The city of London is a tragic but epic love.
Not every aspect of London is breathtaking, or even pretty by most terms. There is construction everywhere, obscuring pathways with little caution to pedestrians; the streets – although they are seasonally decorated with Christmas lights and artificial pine – are not always kept clean or even modestly tidy; don’t even get me started on the people, in a city this big, you’ll probably never bump into the same person ever again by coincidence, but there’s also no familiar and friendly faces waiting to greet you at your morning train stop. There is so much noise. I cannot obtain silence here, even when I close my windows, cram my head into the very depths of my pillows, and take a deep breath, my mind wanders to the city that never stops to take a break or even a quick breather for that matter.
I stood at the top of St. Paul’s Cathedral today. It was my first glance at the city as a whole. As I climbed countless (and I literally mean I lost count trying to take note of all the steps I was taking) I began giving myself a little bit of a pep talk to keep me moving upward and not just turn around and tumble back down to the crypt. I tried imagining what the whole city would look like as soon as I stepped out of the dome. I tried imagining what word I would use to describe the scene that would soon (hopefully) be before me. I tried imagining how rewarding it would be to have climbed ALL these stairs for the prize of a spectacular view just waiting for me a few (hundred) more flights ahead.
I’ve never climbed a mountain, but I would compare this to reaching the summit of a great mountain. It felt like the most pure air in the world as I took in that first deep breath, my legs stretched all the way out, standing up tall for the first time in what felt like decades, and slowly, my eyes adjusted to the bitter, bright light of an overcast sky.
Suddenly, I felt small. Not the small that you feel like you’ve been shrunken, but rather small as in you are insignificant, as in you always have been.

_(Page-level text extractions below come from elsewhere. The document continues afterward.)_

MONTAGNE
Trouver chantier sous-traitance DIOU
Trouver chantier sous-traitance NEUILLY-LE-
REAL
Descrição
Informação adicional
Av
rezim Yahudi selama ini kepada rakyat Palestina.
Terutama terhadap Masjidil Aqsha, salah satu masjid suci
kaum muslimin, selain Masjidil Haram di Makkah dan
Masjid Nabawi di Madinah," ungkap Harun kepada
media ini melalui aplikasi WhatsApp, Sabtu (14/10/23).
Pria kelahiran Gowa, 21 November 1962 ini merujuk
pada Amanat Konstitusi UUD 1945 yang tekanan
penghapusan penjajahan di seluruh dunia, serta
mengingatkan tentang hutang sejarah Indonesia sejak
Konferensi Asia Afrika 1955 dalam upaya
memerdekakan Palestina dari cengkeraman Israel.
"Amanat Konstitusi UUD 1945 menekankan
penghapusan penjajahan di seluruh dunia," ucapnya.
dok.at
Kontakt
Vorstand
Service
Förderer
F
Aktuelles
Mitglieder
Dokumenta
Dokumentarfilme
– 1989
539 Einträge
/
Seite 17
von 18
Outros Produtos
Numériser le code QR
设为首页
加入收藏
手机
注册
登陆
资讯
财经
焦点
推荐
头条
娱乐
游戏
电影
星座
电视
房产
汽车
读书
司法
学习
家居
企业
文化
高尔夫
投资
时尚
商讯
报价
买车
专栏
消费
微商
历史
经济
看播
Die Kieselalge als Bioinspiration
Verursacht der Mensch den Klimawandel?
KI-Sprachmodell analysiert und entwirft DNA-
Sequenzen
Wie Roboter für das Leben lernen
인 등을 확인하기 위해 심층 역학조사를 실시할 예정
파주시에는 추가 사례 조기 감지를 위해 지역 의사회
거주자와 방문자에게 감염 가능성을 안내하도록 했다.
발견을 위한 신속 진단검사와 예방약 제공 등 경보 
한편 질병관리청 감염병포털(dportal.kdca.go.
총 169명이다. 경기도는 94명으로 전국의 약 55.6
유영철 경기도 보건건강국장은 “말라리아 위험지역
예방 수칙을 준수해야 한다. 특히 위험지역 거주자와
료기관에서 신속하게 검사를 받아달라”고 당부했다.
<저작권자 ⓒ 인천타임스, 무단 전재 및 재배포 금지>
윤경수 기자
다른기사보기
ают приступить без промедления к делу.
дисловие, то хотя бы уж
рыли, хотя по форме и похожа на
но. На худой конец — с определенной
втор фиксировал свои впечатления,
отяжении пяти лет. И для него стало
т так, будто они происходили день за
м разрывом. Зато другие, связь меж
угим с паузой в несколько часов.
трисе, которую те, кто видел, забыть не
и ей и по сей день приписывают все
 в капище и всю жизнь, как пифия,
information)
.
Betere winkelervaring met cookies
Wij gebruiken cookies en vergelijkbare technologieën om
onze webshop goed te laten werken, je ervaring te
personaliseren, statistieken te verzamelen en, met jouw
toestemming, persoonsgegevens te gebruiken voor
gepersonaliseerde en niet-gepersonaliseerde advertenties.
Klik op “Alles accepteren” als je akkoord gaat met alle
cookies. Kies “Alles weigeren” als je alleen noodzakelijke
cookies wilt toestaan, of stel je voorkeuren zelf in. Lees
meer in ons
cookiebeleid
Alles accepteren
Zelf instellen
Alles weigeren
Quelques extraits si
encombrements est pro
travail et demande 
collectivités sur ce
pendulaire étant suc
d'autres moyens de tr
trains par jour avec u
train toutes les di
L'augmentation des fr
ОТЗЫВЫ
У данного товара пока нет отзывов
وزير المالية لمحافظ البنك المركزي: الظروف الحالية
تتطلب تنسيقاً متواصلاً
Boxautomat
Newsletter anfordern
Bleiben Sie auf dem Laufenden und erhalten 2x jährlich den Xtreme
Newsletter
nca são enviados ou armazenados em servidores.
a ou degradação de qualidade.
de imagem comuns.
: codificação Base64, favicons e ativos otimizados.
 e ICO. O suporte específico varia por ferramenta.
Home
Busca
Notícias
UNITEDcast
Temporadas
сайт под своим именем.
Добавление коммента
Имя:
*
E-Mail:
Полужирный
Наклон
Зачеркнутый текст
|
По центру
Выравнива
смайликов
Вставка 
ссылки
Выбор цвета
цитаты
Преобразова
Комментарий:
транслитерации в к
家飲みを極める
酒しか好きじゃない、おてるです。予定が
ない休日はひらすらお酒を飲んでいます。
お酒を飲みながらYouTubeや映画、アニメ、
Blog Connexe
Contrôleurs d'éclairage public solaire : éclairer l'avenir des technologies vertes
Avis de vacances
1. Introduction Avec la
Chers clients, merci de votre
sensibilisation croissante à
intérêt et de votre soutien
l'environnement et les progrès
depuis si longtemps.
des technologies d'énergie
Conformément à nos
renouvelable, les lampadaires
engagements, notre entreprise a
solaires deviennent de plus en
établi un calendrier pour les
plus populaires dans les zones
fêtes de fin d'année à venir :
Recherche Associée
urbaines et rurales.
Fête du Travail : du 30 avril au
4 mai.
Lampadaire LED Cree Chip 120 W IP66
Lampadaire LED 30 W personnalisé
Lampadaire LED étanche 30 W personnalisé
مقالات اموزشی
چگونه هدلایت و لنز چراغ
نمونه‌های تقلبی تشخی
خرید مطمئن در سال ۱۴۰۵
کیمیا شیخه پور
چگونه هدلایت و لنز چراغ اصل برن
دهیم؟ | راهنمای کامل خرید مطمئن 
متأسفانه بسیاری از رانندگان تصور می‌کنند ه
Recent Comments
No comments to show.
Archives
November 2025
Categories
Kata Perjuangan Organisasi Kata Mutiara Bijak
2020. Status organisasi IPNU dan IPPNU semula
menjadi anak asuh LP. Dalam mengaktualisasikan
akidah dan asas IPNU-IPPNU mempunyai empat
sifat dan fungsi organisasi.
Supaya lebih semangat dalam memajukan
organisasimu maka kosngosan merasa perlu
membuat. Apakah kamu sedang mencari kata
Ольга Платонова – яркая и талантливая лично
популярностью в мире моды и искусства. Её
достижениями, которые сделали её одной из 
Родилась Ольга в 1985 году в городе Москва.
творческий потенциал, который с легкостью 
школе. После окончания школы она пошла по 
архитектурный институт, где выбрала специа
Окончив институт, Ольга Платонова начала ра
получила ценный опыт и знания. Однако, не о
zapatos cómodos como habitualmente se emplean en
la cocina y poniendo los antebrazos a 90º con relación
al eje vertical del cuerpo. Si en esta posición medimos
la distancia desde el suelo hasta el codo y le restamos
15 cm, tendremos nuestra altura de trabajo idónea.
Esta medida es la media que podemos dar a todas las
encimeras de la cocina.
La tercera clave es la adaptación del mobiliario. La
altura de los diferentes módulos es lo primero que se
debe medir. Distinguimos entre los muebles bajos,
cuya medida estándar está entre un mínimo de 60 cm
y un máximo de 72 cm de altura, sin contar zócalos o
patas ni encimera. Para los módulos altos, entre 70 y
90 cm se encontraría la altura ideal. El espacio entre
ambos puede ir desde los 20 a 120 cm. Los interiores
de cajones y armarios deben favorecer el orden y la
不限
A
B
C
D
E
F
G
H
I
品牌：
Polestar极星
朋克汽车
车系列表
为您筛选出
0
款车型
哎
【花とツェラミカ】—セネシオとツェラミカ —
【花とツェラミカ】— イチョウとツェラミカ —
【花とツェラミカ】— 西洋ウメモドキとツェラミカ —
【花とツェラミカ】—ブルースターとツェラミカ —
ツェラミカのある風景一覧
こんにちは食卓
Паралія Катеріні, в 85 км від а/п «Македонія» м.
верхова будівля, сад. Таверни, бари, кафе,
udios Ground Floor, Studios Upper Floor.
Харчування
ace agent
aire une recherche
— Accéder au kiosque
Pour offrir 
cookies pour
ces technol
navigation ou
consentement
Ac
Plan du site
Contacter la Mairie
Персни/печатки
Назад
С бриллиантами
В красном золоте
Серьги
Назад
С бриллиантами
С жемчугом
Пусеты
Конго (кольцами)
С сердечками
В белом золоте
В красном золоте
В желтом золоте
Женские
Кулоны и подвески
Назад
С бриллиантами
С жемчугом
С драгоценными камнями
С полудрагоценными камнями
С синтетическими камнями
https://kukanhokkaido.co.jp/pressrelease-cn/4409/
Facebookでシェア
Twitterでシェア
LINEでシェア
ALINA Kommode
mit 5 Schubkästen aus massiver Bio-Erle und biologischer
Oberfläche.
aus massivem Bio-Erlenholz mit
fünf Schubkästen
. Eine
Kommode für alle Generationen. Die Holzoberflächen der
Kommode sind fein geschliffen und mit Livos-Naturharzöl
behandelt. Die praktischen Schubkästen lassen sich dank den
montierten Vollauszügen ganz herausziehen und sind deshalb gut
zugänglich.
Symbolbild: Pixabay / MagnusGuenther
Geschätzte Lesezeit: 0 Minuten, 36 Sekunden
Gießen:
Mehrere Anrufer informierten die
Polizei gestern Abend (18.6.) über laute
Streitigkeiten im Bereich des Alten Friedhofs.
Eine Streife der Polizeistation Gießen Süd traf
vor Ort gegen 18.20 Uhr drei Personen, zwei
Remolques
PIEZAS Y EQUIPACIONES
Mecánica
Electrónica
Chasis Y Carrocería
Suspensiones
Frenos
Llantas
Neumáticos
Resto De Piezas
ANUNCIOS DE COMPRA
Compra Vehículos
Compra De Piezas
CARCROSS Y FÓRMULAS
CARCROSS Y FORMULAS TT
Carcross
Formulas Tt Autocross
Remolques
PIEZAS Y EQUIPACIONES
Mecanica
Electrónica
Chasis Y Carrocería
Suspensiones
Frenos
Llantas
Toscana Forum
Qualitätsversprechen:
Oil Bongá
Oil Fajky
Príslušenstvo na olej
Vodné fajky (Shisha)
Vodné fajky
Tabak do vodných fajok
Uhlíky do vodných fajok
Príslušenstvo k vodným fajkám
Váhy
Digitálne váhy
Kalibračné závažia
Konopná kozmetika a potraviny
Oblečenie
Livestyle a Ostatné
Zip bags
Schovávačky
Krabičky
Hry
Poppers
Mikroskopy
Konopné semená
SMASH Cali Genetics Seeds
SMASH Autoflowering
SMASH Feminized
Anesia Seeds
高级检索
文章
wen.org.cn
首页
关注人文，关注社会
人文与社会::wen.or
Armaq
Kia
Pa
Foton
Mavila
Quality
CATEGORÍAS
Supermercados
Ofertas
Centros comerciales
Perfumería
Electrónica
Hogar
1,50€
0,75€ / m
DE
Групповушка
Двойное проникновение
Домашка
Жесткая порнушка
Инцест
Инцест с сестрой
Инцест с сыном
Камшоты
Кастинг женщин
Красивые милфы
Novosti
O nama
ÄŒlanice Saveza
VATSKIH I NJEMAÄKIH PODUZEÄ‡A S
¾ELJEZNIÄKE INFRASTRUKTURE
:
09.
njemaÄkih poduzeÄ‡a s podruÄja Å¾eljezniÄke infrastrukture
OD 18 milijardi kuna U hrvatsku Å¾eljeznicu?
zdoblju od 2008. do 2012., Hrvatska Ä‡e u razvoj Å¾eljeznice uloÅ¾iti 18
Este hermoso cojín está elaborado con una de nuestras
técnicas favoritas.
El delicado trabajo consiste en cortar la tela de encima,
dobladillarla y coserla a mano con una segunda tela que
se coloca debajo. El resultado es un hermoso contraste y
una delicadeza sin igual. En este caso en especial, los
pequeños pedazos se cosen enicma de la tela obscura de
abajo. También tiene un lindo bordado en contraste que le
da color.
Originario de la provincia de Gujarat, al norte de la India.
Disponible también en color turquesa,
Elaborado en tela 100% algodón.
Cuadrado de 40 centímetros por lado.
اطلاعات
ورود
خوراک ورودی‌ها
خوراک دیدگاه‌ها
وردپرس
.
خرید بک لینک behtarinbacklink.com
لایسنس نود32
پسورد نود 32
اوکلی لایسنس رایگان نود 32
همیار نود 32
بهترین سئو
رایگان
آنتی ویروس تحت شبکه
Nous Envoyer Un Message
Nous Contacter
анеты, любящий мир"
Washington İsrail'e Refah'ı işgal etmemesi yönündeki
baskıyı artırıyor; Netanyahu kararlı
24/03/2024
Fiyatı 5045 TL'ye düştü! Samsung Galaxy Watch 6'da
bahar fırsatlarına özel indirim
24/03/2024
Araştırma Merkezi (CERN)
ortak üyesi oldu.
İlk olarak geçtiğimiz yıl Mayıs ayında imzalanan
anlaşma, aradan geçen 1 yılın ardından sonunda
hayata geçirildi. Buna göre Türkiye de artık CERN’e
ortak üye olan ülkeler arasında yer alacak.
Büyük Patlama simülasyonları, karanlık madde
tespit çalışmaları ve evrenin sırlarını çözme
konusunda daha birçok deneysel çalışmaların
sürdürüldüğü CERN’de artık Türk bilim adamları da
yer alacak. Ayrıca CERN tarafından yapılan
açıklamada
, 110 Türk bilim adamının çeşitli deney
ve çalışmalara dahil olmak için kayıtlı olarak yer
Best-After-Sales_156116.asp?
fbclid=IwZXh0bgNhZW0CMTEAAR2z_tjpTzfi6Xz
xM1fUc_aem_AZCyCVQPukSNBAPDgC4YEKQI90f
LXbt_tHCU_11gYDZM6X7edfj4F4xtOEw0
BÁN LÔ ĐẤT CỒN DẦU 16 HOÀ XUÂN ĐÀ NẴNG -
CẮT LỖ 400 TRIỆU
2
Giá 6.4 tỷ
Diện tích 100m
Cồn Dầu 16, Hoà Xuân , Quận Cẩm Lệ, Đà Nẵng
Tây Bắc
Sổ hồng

The city wasn’t the glorious skyline as I hoped it would be, in fact, it met none of my expectations I had been setting for it, not only the expectations I set as I trekked up the St. Paul’s mountain, but all the expectations I had been setting since I was a little girl watching Peter Pan fly over it.
I could literally feel my world come ungraciously tumbling in towards me.
I felt incredibly ignorant to have thought my expectations would be met by this city that I met through Disney animations. I felt ignorant to have kept my heart content with a fairytale about how wonderful this city actually is as I have walked the streets these past few days in awe and wonder.
Those words that I had imagined on my way up to this place that I thought would be used to describe what I saw in front of me – breathtaking, wonderful, fantastic, beautiful – and all the words I had imagined to describe how I might feel – awe-struck, wonderment, dazzled, content – fell short of what I was seeing now.
London was captivating, alluring, enthralling, and enchanting.
The noise got even louder as the church-bells rang, the flaws of the streets and construction sites had no place to hide, the people were everywhere. Yet all I could see is London, and that was enough.
London did not meet my expectations, because it cannot (and should not) even be calculated on the same scale as what my imagining has led me to construct.
I looked at the people and I saw myself. I was as little as them if we switched positions, we all were insignificant in certain ways. Mine just happened to be because I didn’t see the big picture until I had climbed a mountain and then looked out across the flawed and cracked and broken-down horizon.
I heard the noise that I am not accustomed to coming from rural USA, and I heard music. It was as lovely as a symphony and as classic as a vinyl with the sound of church-bells ringing at the lead, the river was the back-up, and the streets were the instruments.
I saw the flaws of a city, with construction obscuring miles of my view, and I saw growth. It wasn’t safety hazards and cranes that made up the unfinished lots, it was the beginning of something else, it was making a new city within the original.
All of this happened at once, but spanned out to feel as though it took a millennia. It happened so quickly it destroyed my world with a tumble, but it felt so long, a new empire rose up within me.
I see a new city that I have never really seen before, I walk different streets that I didn’t really know that well anyway, I see brand new people that I’ve probably never seen before, and probably never will again, I walk past construction on dirty streets, but my eyes are not on those, I look at the life, the busses as they speed past, the horns as the honk as people try and cross the road quickly, I look at the stories that London is so deeply embedded into.
I thought coming to London would be the last step to take to get and know London, away from a TV screen, away from a book, away from my imagination, but today taught me different when I really looked at London.
London is not always breathtaking, or even pretty by most terms, but because of that, I tragically and epically love it.